REQUIREMENT |
The data below holds a line containing "Haematoxylin and eosin" and a line containing "residual lymphoid aggregates"; please quote exactly those two lines and every line between them, and nothing else.

GIVEN DATA |
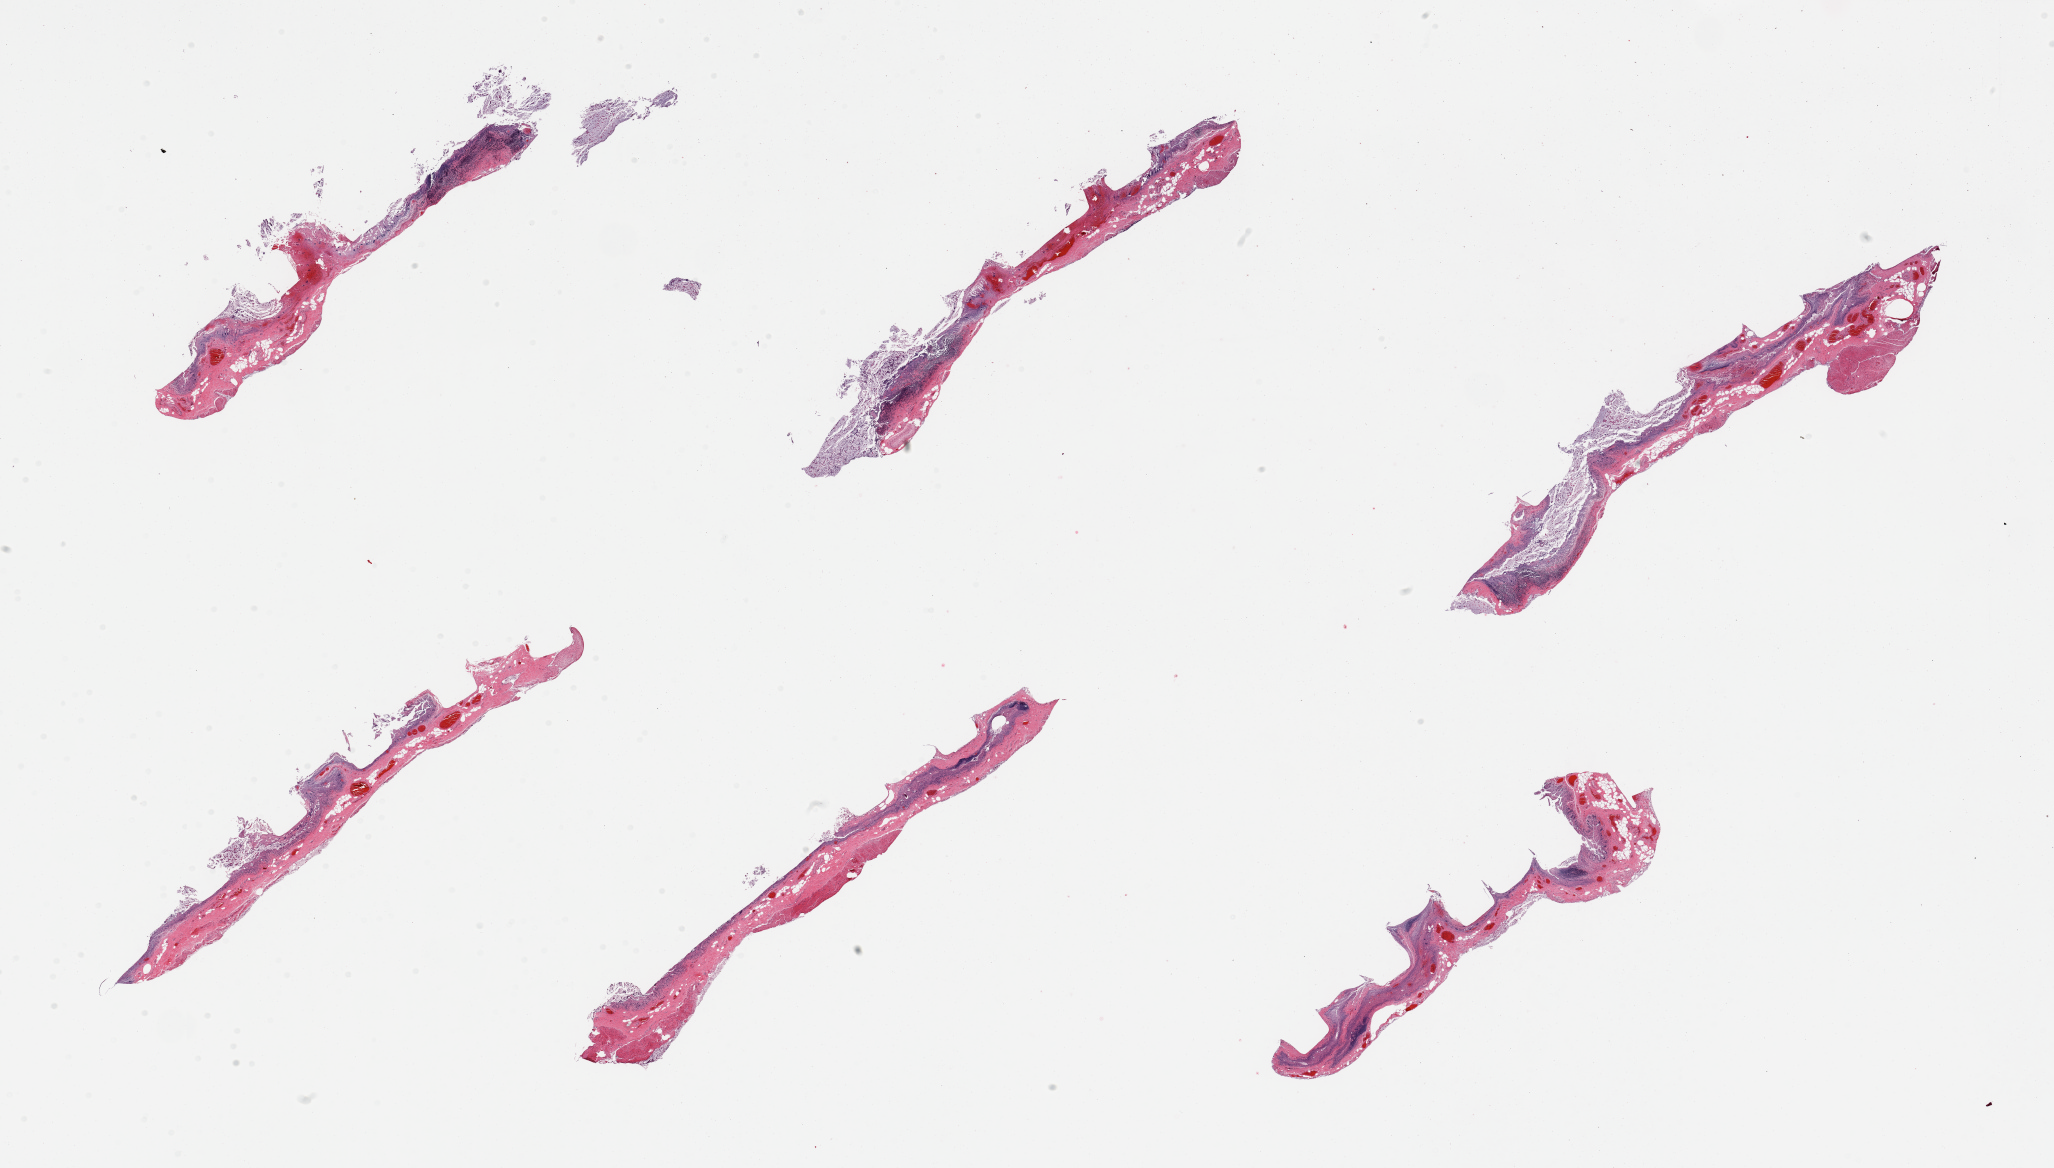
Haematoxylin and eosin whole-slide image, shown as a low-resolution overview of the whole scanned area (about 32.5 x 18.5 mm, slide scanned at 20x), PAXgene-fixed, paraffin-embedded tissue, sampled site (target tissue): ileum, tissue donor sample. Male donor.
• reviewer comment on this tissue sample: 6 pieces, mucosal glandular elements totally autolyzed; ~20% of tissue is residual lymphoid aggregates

* * *

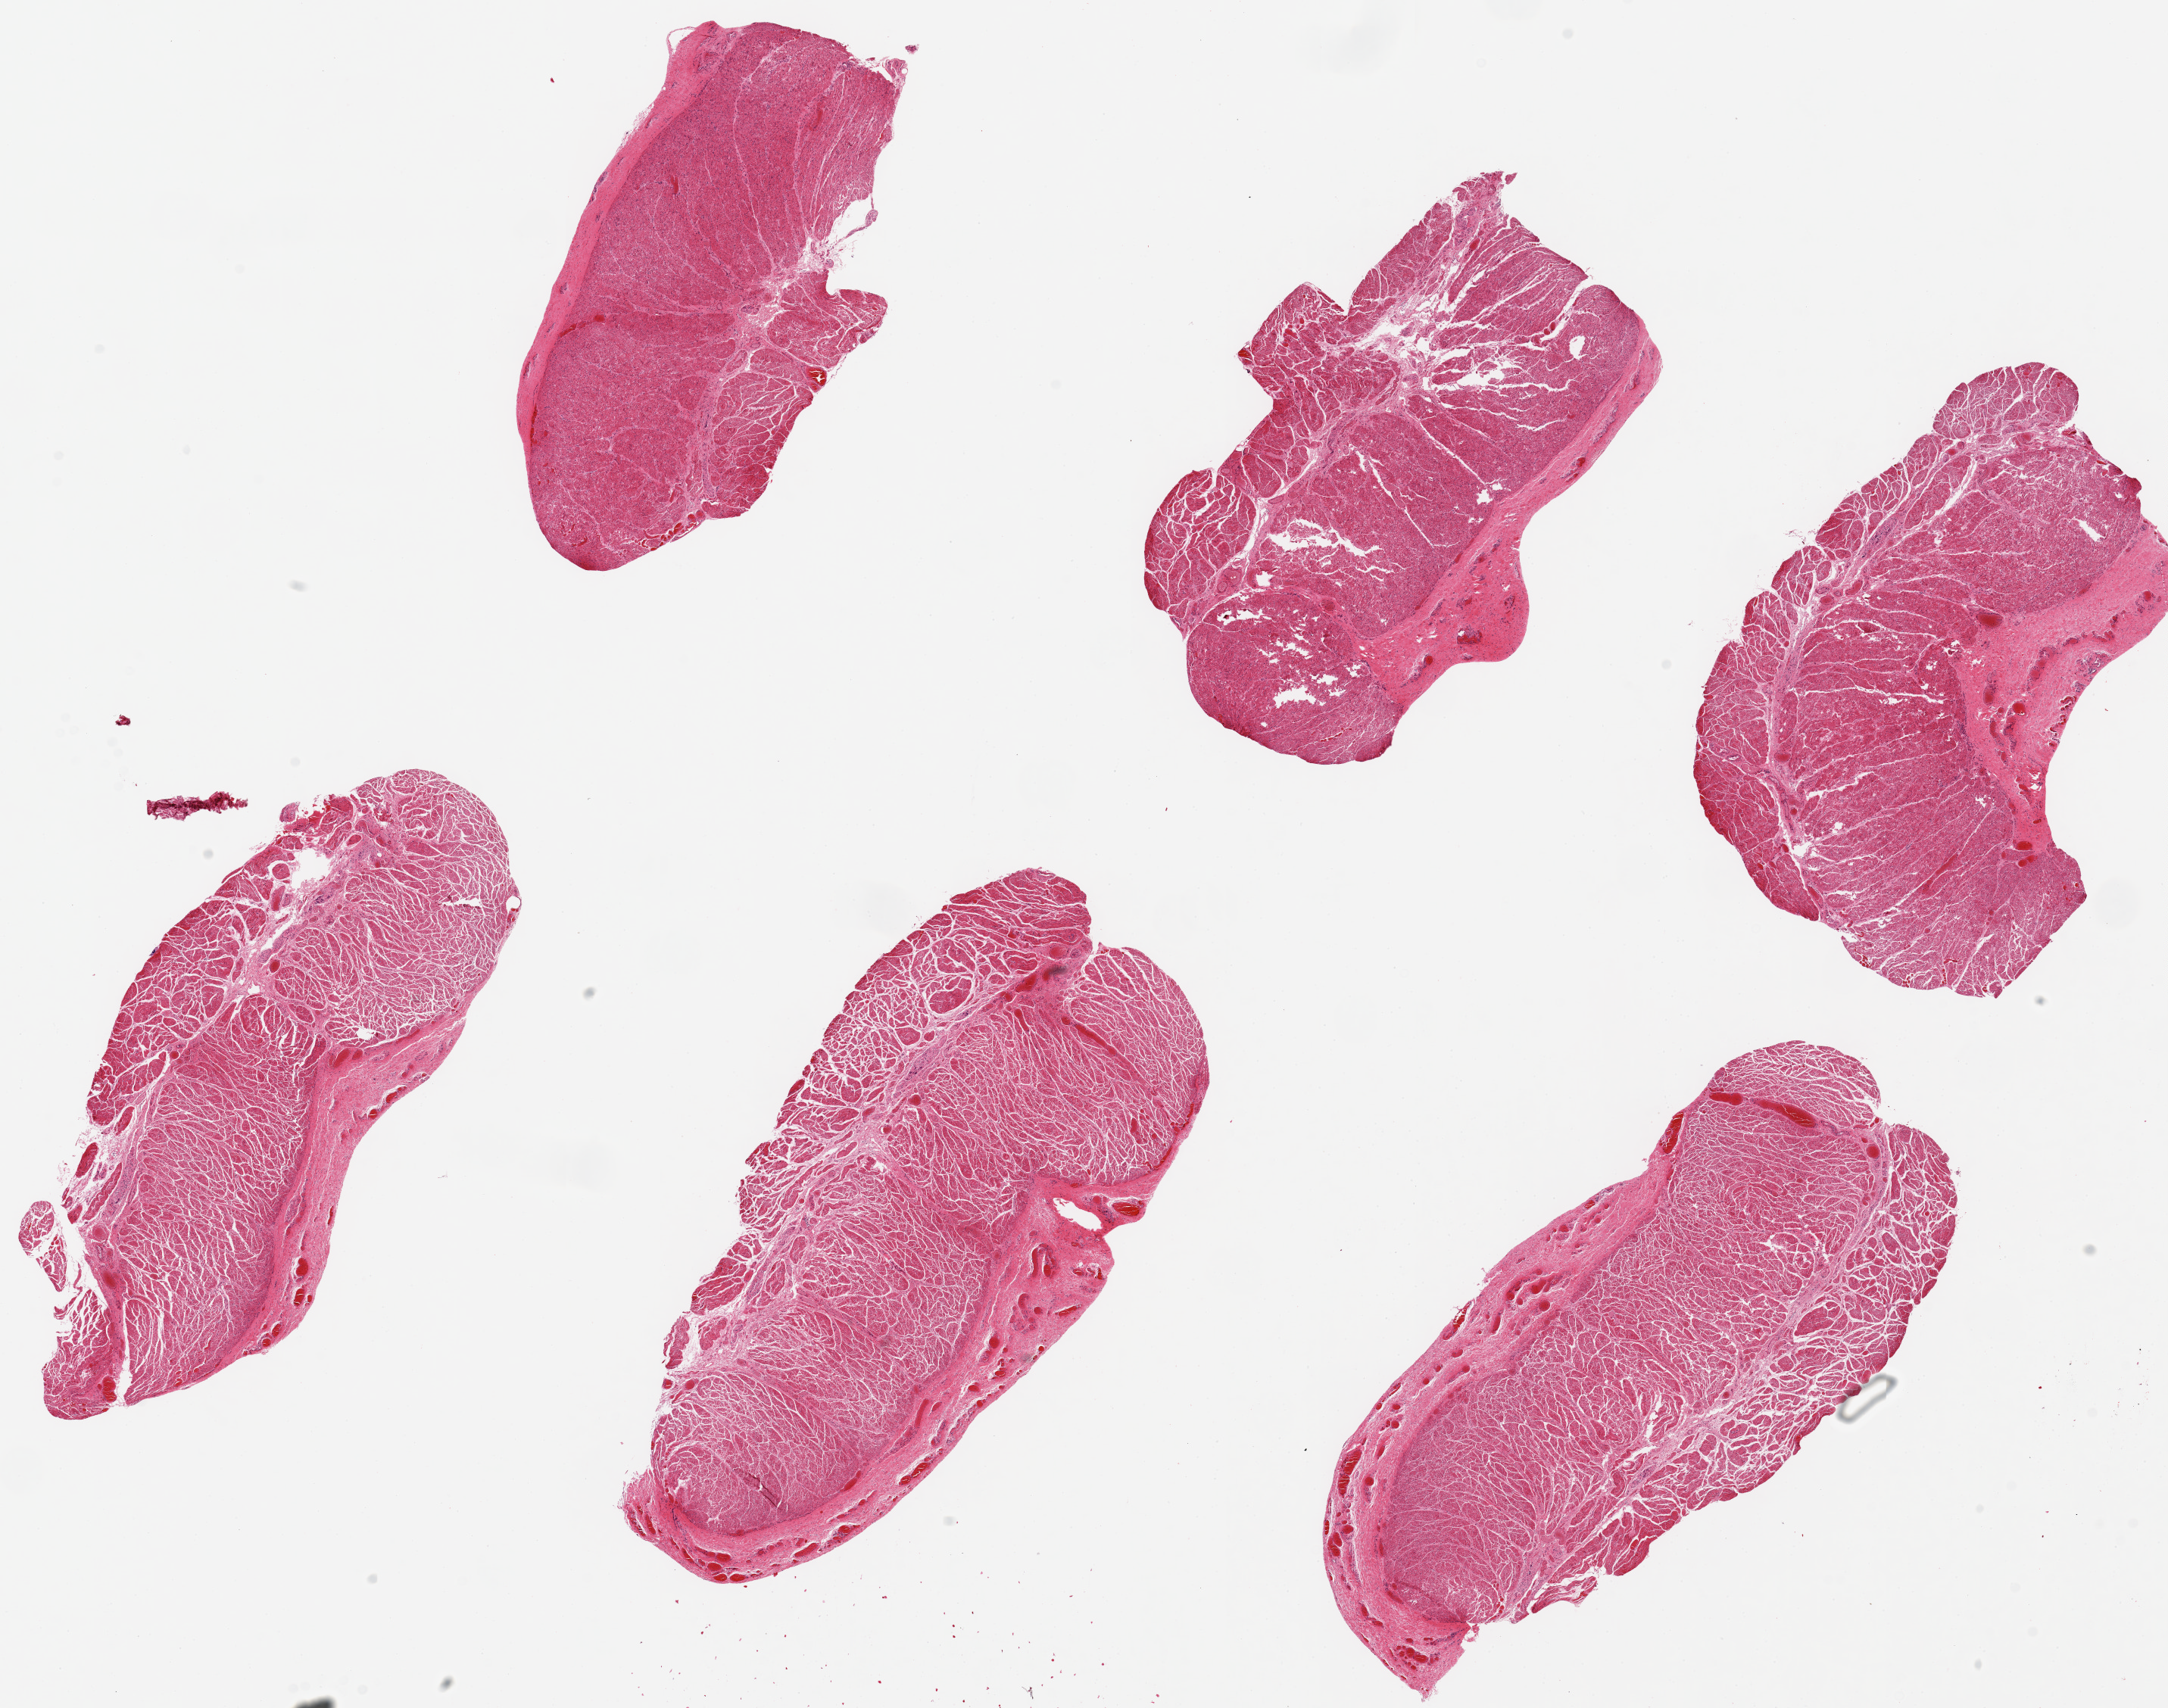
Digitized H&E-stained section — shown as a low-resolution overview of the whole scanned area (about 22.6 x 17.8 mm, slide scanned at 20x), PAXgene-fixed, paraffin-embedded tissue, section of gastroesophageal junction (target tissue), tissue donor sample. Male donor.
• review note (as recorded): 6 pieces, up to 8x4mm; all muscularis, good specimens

RESPONSE AREA |
Haematoxylin and eosin whole-slide image, shown as a low-resolution overview of the whole scanned area (about 32.5 x 18.5 mm, slide scanned at 20x), PAXgene-fixed, paraffin-embedded tissue, sampled site (target tissue): ileum, tissue donor sample. Male donor.
• reviewer comment on this tissue sample: 6 pieces, mucosal glandular elements totally autolyzed; ~20% of tissue is residual lymphoid aggregates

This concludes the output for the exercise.